In effect, he is saying that there is a moral standard (one that is set by his own view of Christianity) to qualify for equal citizenship. It is hard to imagine anything more contrary to a foundational principle of American government, expressed in the words engraved in the Supreme Court building: "equal justice under law."

Perry then makes a comparison between open service and not allowing schools to endorse Christianity via prayers and Christmas celebrations. That's why they are connected in his mind, and in the minds of those to whom he is appealing. Government, he says, is endorsing homosexuality (which it should not do), and is not endorsing Christianity, which it should do.

The common element is the idea that government has a role to play in endorsing some moral principles and condemning others. Government should not, Perry is suggesting, treat all people equally: it should endorse some and condemn others. That is a theocratic mindset.

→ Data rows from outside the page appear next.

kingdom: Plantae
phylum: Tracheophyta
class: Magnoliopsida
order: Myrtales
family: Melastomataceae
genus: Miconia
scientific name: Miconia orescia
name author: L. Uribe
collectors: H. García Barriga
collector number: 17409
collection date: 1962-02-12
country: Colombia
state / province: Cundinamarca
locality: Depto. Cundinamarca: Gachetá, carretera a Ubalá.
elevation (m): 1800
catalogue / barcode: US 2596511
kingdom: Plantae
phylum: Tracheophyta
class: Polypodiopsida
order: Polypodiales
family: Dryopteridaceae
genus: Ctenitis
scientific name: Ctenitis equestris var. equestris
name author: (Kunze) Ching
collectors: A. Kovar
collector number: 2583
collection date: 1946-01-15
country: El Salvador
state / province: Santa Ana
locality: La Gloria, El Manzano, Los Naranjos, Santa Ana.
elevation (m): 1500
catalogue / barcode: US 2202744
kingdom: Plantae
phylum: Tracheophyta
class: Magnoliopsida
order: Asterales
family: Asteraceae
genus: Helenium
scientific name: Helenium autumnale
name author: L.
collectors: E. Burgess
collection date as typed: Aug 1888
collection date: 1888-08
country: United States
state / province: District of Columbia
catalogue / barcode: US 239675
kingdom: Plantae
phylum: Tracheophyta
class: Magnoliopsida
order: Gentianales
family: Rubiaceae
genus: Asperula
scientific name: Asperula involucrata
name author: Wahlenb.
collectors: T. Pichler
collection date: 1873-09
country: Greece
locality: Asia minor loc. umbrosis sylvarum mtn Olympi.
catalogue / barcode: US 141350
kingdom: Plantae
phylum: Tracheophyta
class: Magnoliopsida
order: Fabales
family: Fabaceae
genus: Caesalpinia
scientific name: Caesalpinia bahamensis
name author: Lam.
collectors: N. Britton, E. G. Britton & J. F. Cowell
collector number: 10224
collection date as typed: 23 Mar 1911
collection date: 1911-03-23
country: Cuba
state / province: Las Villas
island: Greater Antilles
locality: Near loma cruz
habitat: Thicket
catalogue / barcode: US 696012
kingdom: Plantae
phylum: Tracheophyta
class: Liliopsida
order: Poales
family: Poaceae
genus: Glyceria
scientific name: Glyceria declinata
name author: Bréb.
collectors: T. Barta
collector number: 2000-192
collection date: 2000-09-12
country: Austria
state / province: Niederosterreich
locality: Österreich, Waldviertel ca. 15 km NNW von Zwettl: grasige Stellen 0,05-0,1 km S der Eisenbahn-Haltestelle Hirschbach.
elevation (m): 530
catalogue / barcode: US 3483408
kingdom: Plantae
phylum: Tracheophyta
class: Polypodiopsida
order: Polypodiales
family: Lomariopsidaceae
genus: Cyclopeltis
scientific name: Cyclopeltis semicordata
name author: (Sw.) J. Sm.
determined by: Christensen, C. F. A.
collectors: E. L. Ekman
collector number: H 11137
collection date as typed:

Perry looks at the inclusiveness that a pluralistic society demands (everyone is treated equally under the law) and the refusal to endorse one religious vision (which a pluralistic society also demands) and wants us to see a contradiction. In fact, the two things are perfectly consistent with each other--if one believes (as the Founders did) that there should be no religious test for citizenship.

Perry's problem is that he either does not understand that, or does not believe in it. He thinks government should discriminate against those whose private behavior he abhors and should publicly advance his particular religious beliefs even though they are not universally held. He is saying that failing to give Christians a superior position in American society is effectively discrimination against Christians.

In this worldview, there is no room for equal protection under the law. This is truly 1984 territory: failing to discriminate against minorities is discriminating against the majority.

It is disturbing enough that an allegedly serious candidate for the presidency in 2012 could espouse such views. It is even more disturbing that he seems to think it will appeal large number of Republican primary voters. It would be most disturbing were it to turn out that he's right.